There are limitations to what artificial intelligence can do, and our own imaginations are still part of the process. Bring the tradition to the masses and have some fun with the old time lyrics, even with a a little help from a computer. Purity has relegated these poems to the dust bin of American literature. We can and should rescue them in whatever way possible.


Brion McClanahan

Brion McClanahan is the author or co-author of six books, How Alexander Hamilton Screwed Up America (Regnery History, 2017), 9 Presidents Who Screwed Up America and Four Who Tried to Save Her (Regnery History, 2016), The Politically Incorrect Guide to the Founding Fathers, (Regnery, 2009), The Founding Fathers Guide to the Constitution (Regnery History, 2012), Forgotten Conservatives in American History (Pelican, 2012), and The Politically Incorrect Guide to Real American Heroes, (Regnery, 2012). He received a B.A. in History from Salisbury University in 1997 and an M.A. in History from the University of South Carolina in 1999. He finished his Ph.D. in History at the University of South Carolina in 2006, and had the privilege of being Clyde Wilson’s last doctoral student. He lives in Alabama with his wife and three daughters.

5 Comments

  • David LeBeau says:

    Excellent work! The poem by Virginia Fraser Boyle, “The Wizard of the Saddle” is magnificent and the music that it was fused with has a dark country/southern gothic sound to it and I love it. Had The Allman Brothers, The Marshall Tucker Band, or Ronnie Van Zant known about this poem, either one of them could have turned The Wizard of the Saddle into a #1 hit. “The Old Hall” was sorrowful in tune with a familiar sound of Christian music, my heart hurts for my ancestors of the old south. “Tis an ache at the heart, thus lonely to stand, By the wreck of a Home once the pride of the land. Its chambers unfilled as its children depart, The melody stilled in its desolate heart.” Thanks for sharing these gems of poetry!

    • Mike Mathis says:

      You said everything I wanted to say only much better than I ever could have.

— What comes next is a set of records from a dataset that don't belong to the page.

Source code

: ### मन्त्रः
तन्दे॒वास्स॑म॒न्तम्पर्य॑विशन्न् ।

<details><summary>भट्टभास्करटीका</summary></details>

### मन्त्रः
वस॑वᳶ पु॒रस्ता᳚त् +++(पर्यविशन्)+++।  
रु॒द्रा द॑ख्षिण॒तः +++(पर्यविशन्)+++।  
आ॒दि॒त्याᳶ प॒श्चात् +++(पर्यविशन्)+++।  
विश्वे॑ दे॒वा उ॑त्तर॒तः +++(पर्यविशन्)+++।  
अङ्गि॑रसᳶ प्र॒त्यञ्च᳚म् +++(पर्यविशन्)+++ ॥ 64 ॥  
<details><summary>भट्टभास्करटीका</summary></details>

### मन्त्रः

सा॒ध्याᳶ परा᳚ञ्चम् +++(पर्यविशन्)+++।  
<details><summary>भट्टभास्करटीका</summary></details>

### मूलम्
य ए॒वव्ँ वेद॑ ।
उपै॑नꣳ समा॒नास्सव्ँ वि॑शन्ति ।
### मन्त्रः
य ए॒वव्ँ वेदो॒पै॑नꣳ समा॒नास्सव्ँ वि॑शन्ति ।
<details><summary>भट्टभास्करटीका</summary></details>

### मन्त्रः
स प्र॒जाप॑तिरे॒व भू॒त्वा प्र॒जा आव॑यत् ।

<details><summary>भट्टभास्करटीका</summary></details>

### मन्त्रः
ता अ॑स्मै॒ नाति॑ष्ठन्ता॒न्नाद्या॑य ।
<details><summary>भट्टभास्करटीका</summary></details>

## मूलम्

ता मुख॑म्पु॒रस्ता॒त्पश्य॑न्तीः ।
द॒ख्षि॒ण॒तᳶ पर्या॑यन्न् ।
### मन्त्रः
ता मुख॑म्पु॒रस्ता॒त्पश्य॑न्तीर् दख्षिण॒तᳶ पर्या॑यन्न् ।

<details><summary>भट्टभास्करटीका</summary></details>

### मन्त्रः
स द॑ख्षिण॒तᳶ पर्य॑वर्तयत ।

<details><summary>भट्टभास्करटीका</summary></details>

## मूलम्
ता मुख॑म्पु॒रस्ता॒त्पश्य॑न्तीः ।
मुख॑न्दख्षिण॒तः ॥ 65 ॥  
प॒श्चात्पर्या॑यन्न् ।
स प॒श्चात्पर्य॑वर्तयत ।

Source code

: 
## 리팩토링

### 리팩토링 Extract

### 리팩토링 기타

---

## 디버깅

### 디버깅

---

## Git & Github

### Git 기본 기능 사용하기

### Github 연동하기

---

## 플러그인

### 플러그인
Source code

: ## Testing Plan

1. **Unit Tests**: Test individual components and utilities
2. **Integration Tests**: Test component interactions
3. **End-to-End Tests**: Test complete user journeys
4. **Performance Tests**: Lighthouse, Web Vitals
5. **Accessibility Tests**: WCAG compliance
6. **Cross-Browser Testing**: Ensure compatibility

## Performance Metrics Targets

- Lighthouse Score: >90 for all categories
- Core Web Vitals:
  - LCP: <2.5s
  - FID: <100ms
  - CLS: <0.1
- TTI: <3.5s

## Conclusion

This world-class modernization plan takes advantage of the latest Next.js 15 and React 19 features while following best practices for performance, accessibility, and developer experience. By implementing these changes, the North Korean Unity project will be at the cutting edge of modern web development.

Very well said indeed!

  • Greg Gifford says:

    I wholeheartedly agree! It truly hurts me to my soul that these great and epic poems, that speak the very soul of our Southland, lie alone and forgotten, in the dark of an unopened book and an unturned page. I recall my Grandmother telling me once that a man only truly dies when the last man that knows him speaks his name. I think the same can be said of ideas. We can’t let these Southern poems die because they’re not known and not spoken!

  • Patrick says:

    This was a great post and I’m enjoying the series on youtube, thanks!